Çanakkale’de doğdum, doğru ama tatilde kısa süreliğine gelişler hariç memleketimde şu ana kadar topu topu ancak 22 yıl yaşayabildim

Çanakkale’de doğdum, doğru ama tatilde kısa süreliğine gelişler hariç memleketimde şu ana kadar topu topu ancak 22 yıl yaşayabildim; Ankara’da ise tam 33 yıl. Ayrıca yaşamımın 3 yılı Erzincan’da, 2 yılı da Trabzon’da, 5 yılı da İzmir’in ilçelerinde geçmişti. Buna bir de ilk görev yerim Çankırı’daki 13 yılı eklersek hesap tamam olur.

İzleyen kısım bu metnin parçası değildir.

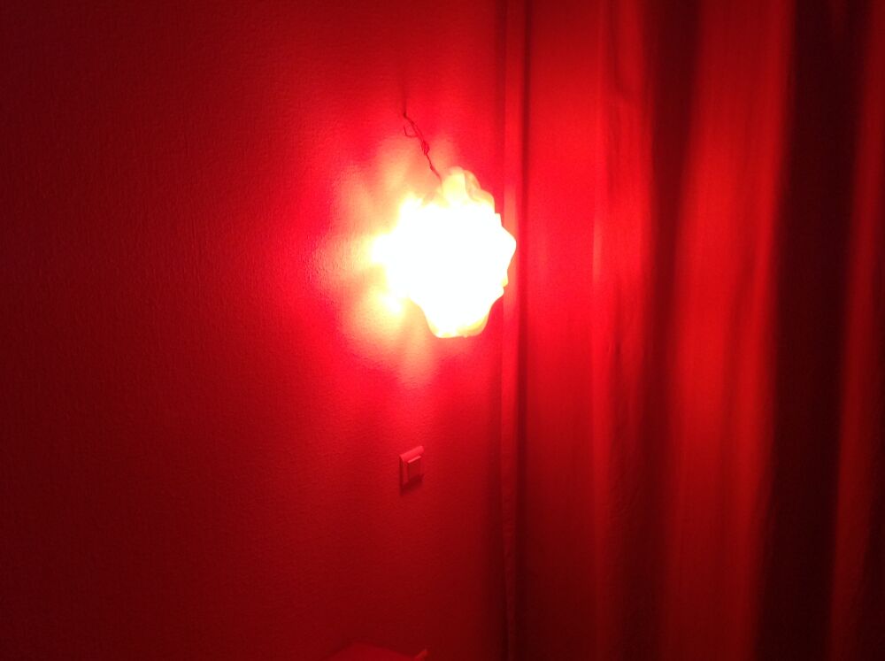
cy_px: 330
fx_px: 894
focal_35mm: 35
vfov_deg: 40.6
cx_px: 442
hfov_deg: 52.7
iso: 160
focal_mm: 4.28
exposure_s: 1/17
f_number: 2.4
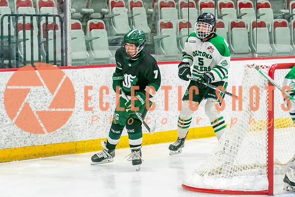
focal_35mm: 207
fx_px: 1700
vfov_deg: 6.6
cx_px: 146
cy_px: 104
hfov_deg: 9.9
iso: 640
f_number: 3.2
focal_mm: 123
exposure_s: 1/640
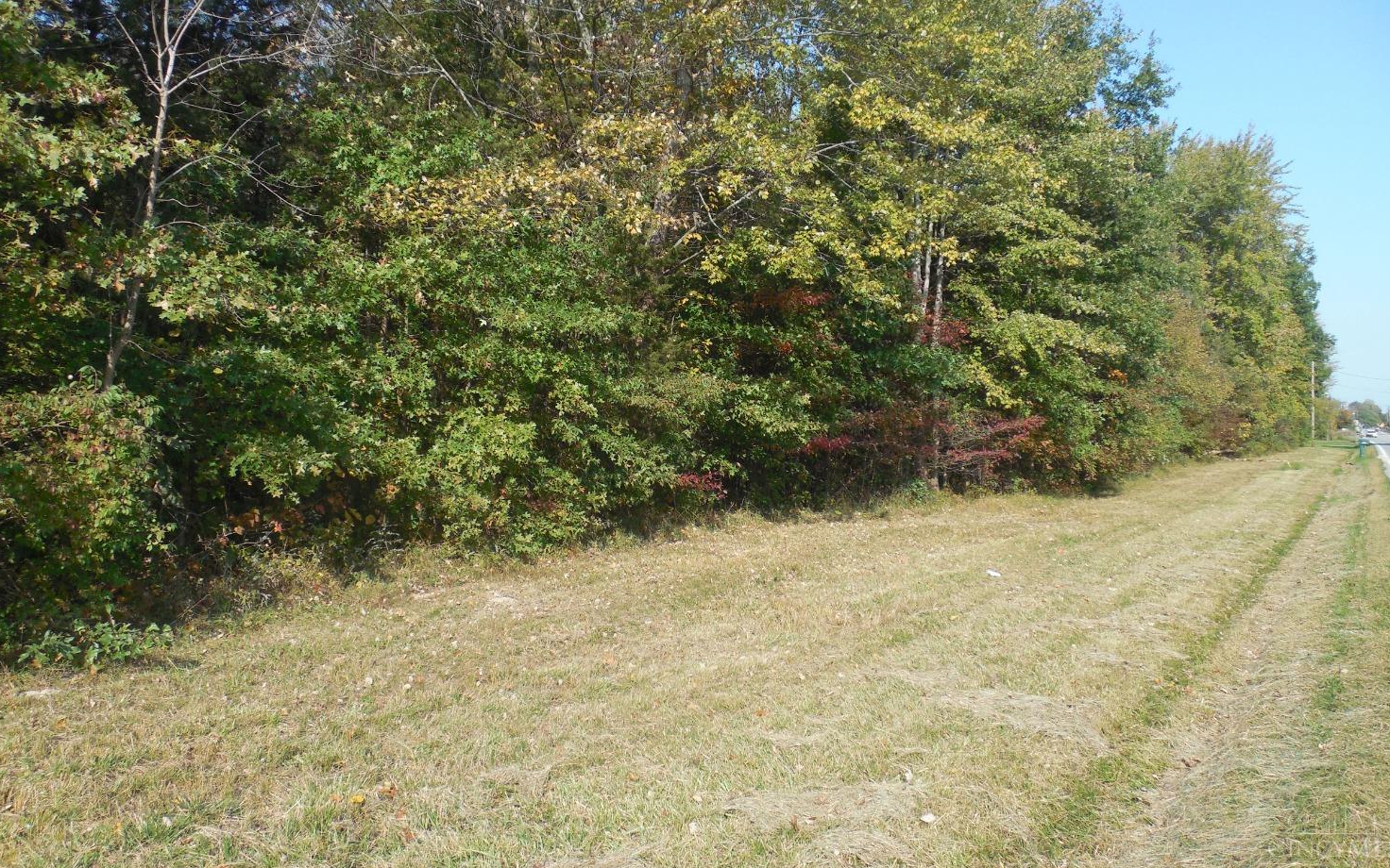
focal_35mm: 27
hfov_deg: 68.4
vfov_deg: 45.8
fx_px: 1023
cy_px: 350
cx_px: 704
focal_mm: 4.5
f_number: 3.3
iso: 125
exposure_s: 1/800
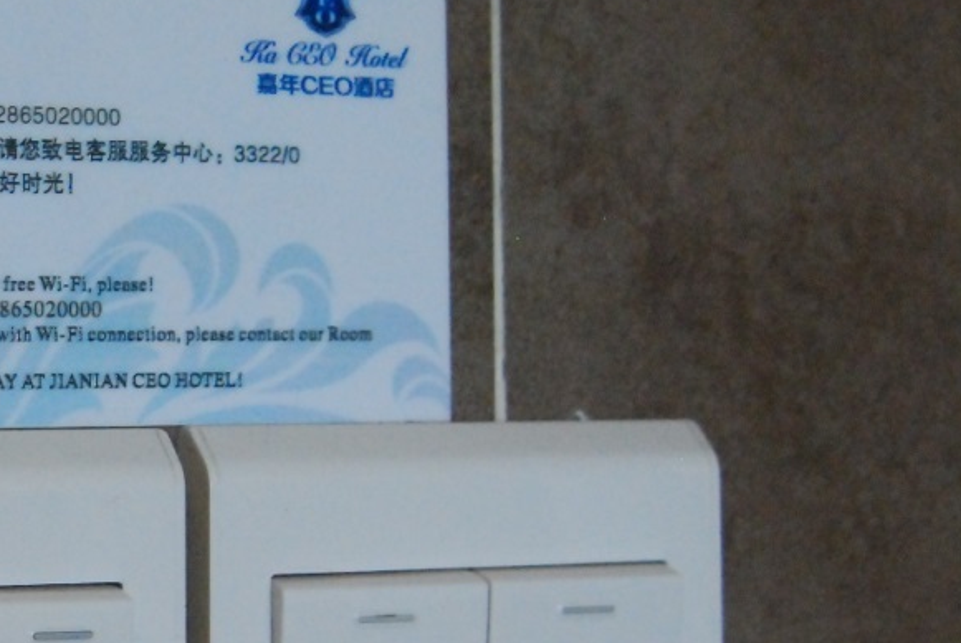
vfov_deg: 11.4
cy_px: 416
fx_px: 3207
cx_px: -72
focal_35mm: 120
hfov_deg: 16.6
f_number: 4.5
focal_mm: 30
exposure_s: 1/100
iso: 1600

Kısa da olsa neden belirttim bunları. Yaşamımın, şu ana kadar çoğu gurbette geçmiş. Diğerleri ya öğrencilik ya da görev… Sahi emeklilik yılları da yorgunluk atma süreci şu zaman diliminde olduğu gibi.
Enerjisi, birikimi, yetenekleri ve yapıtlarıyla Çanakkale’nin gelecek kuşaklarına izler iletme görevini yüklenen, üretken Şahabettin Kalfa’nın bir ara bana söylediği “Gelecek kuşaklar da sizi tanımalı.” cümlesi hem ruhumu okşadı hem de yeni çalışmalarıma başlayacak ivme kazandırdı.
Söz Ankara’dan başladı ama “Neden Ankara?” dendiğinde aranmasın istedim. Madem şu ana kadarki yaşamımın neredeyse beşte ikisi orada geçmiş öyleyse neden Yahya Kemal Beyatlı’nın “Ankara’nın en çok nesini seviyorsunuz?” sözüne verdiği “İstanbul’a dönüşünü…” sözüne neden nazire (gönderme) yapmayayım dedim.
İlk Ankara deneyimim, bir yıllık Kara Harp Okulu yılımdı. Sonraki 32 yılın neredeyse tamamı Ankara’da yöneticilik ve öğretmenlik yaptığım yıllardı.
Son olarak geçenlerde bir fırsat yaratıp gidip geldiğim Ankara benim gözümde ve gönlümde daha önemli bir yeri doldurdu. “Hamdım,” orada “piştim Elhamdülillah!” Belki de bu yüzden bir romanım (Büyük Kentte Bir Küçük) Çankırı - Ankara ikilisinde geçiyor. 6 - 7 yıldır hazırlık dosyamla uğraştığım, yakınlarda yazmağa başlayacağım yeni romanımda da önemli yer tutacak Ankara.
Yazının yarısını geçtik gibi. Aslında bir giriş gibi oldu ama “Ankara” nasılsa her an karşınıza çıkabilir ben yazdıkça.
İnsan âşık da olabiliyor, ameliyat da yani yaşam ne getirirse…
Ankara denince nedense aklıma “Ankara simidi” ve “yaprak döner” geliyor yiyecek olarak. Gençlik Parkı ve Anıtkabir önemli yerlerden ikisi ama aydınlık yüzlü Türkiye Cumhuriyeti’nin doğduğu yer ne de olsa… Ülkenin kalbi, Atatürk denen eşsiz öncünün hâlâ soluklandığı yer.
Ankara’nın gecesi ayrı, gündüzü ayrı bir güzeldir. Yazın oldukça sıcak, kışın oldukça soğuktur ama inanın orada nem az olduğu için mevsimler daha kolay geçer. Erzincan gibi Ankara’da da griple cebelleştiğim olmadı pek. Kısacası havası sağlamdır.
Bir kış, Yenimahalle’deki kirada oturduğumuz evin çatısından düşen buzdan kılıçlardan biri arabamın ön camını paramparça etmişti de imdadıma sigorta yetişmişti, hiç unutmam.
Bu yazıyla belki de sizi kışkırttığımı, “Hadi, ne duruyorsunuz? Koşun, Ankara’ya yerleşin bir ayak evvel!” demek istediğimi sanıyorsunuz ama yanılıyorsunuz. “Memur kenti” diye de tanımlanan ve ülkemizin kalbi sayılacak bu ilin yazılacak o kadar çok güzel yanı var ki kısa kısa yazılarla bunu anlatmak çok zor. Derler ya: “Anlatmakla olmaz, yaşamak lazım!”